**WHAT IS EXPECTED:** From the entries below, copy every line that holds the word "MONTANA".
+++ RAW DATA +++
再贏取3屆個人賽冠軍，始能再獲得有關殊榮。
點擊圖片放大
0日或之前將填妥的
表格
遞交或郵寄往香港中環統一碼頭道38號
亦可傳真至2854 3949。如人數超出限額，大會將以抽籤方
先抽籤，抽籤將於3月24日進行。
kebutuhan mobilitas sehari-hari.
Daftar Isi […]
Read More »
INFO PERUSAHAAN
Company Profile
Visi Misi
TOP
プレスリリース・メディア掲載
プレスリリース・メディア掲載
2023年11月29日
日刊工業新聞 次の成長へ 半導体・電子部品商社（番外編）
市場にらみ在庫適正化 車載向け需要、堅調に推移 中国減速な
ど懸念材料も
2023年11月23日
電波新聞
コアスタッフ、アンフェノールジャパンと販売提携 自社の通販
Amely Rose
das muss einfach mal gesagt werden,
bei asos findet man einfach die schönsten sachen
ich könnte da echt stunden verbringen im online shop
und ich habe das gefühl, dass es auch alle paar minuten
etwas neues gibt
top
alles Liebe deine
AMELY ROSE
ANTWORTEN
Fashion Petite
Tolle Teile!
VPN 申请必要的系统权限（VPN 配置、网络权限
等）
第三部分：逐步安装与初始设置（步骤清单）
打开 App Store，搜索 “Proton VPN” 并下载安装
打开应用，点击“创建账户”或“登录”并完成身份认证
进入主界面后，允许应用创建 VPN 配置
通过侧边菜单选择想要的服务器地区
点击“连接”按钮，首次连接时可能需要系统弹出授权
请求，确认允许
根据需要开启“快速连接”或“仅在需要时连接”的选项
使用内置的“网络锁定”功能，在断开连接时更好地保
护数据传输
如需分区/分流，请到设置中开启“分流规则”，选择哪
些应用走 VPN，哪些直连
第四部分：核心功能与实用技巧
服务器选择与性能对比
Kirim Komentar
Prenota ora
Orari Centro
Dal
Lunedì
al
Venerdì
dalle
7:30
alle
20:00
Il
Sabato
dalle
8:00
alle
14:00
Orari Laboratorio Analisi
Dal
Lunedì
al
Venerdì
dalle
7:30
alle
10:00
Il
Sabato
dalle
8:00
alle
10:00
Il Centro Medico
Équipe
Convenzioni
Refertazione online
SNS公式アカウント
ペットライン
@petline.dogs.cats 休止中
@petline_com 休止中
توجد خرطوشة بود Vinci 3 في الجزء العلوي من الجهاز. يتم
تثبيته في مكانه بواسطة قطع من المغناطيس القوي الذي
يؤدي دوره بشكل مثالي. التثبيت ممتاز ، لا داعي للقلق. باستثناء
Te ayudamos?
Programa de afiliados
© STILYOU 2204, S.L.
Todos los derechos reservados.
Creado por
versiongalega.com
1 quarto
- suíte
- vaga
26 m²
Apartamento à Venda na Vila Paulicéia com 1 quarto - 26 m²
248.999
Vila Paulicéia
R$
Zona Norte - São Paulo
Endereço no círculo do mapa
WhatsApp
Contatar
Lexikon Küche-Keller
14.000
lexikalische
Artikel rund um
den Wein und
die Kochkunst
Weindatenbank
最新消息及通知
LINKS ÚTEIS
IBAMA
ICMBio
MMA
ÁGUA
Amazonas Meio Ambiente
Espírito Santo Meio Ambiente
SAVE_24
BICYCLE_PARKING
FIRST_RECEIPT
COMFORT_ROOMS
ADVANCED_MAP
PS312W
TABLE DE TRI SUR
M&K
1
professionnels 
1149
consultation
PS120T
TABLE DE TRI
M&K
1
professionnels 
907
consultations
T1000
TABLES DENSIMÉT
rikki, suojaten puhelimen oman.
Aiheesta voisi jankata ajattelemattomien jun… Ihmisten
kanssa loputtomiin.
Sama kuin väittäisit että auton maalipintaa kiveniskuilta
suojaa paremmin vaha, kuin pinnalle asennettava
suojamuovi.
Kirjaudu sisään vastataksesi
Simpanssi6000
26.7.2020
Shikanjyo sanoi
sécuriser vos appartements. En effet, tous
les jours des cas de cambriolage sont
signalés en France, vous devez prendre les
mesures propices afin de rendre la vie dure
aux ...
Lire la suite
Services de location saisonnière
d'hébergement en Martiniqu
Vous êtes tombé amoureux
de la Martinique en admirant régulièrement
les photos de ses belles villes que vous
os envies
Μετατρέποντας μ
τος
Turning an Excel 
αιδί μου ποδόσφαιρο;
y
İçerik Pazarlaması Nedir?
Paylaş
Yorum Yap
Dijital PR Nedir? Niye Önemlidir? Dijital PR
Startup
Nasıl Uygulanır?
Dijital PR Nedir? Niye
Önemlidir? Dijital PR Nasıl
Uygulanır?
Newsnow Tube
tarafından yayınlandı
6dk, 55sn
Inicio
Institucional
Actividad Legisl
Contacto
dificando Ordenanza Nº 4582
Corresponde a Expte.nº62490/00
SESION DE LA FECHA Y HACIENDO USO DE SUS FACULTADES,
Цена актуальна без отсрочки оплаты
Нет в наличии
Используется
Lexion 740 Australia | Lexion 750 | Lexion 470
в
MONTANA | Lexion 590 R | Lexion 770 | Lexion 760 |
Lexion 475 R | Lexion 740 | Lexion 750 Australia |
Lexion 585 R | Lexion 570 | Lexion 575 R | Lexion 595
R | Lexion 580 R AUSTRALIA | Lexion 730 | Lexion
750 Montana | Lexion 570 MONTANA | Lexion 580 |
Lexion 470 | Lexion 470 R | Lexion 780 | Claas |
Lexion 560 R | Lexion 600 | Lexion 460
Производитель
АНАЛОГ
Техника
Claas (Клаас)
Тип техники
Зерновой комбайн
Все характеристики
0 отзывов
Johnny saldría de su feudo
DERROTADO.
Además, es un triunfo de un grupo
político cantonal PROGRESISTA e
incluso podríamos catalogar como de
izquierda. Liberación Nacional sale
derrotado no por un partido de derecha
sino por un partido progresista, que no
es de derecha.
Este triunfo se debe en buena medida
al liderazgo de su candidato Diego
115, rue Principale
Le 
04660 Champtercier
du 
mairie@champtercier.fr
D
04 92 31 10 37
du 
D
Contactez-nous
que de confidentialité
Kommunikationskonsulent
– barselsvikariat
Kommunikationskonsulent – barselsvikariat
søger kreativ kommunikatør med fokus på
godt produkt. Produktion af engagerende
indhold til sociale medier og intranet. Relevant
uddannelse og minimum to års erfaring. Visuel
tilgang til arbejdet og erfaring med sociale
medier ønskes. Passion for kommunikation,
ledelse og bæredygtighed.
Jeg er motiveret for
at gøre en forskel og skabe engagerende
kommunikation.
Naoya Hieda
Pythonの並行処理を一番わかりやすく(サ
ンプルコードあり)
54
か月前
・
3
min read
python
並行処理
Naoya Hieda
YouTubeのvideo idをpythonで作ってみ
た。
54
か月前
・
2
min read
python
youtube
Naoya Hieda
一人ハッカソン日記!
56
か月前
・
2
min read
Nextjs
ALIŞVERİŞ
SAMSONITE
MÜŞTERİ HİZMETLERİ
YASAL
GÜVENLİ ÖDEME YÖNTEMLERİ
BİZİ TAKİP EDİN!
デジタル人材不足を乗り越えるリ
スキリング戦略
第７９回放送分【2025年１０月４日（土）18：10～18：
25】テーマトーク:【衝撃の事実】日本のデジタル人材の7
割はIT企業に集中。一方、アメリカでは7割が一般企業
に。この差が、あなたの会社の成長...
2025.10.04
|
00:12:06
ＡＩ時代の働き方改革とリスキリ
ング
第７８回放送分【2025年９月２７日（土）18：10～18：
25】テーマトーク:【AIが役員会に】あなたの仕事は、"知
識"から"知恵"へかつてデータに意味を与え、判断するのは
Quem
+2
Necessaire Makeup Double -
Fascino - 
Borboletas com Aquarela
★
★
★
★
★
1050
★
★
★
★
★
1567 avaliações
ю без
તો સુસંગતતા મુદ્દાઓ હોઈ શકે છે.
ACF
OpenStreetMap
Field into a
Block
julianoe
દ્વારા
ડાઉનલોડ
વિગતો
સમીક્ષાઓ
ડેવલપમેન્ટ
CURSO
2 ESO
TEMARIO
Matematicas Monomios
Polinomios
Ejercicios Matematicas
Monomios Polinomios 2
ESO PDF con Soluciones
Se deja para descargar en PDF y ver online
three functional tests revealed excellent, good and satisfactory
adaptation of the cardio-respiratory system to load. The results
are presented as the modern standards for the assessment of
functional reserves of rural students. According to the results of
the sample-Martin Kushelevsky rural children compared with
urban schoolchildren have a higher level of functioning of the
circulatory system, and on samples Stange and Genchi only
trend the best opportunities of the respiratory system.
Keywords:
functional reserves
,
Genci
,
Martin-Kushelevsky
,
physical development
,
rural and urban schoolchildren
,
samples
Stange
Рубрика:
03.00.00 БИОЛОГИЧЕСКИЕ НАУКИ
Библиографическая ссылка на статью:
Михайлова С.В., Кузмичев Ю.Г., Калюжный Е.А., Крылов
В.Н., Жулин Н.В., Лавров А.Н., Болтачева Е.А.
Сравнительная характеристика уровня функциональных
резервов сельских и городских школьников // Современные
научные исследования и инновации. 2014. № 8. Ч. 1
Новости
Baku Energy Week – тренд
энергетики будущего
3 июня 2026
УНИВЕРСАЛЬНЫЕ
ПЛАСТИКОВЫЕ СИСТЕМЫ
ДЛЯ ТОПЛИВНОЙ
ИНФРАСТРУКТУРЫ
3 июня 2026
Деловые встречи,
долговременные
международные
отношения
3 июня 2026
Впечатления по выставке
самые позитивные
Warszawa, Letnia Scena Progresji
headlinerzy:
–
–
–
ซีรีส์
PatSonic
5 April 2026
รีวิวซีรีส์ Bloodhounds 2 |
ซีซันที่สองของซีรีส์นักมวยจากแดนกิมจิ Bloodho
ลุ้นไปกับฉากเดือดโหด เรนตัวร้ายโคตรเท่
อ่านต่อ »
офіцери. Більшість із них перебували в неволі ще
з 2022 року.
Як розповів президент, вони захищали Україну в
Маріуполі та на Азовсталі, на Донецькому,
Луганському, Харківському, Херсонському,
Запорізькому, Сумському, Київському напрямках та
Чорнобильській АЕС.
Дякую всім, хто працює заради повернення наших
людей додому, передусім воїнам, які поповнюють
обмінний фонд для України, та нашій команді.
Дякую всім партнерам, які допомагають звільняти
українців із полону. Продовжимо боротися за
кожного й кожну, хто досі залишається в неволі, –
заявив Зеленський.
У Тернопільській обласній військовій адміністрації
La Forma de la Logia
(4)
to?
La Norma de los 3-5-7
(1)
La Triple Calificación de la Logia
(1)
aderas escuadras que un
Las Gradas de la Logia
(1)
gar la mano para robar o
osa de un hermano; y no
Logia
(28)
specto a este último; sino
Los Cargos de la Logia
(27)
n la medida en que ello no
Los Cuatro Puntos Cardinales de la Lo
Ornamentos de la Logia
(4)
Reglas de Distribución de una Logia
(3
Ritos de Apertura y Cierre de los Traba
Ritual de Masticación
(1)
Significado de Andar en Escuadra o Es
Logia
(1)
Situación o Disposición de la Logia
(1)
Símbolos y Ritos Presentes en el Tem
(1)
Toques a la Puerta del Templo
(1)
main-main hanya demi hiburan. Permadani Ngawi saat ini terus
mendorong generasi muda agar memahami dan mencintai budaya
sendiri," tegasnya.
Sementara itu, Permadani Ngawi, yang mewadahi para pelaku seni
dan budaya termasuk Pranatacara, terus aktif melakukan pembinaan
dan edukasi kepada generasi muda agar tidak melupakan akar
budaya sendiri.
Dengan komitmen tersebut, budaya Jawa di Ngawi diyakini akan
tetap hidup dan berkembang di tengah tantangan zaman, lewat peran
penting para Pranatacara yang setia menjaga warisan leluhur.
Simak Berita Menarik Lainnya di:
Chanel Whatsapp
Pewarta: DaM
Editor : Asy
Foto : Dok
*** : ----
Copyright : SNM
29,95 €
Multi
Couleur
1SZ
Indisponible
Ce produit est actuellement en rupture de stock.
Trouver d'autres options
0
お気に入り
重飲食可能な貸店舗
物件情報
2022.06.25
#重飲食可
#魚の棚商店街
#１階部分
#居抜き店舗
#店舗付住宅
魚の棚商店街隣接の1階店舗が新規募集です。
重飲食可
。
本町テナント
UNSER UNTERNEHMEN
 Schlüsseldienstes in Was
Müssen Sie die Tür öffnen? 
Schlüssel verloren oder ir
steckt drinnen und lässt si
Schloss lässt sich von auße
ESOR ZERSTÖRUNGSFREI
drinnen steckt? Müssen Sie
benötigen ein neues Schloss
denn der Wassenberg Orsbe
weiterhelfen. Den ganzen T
+++
**ANSWER SECTION:**
MONTANA | Lexion 590 R | Lexion 770 | Lexion 760 |
750 Montana | Lexion 570 MONTANA | Lexion 580 |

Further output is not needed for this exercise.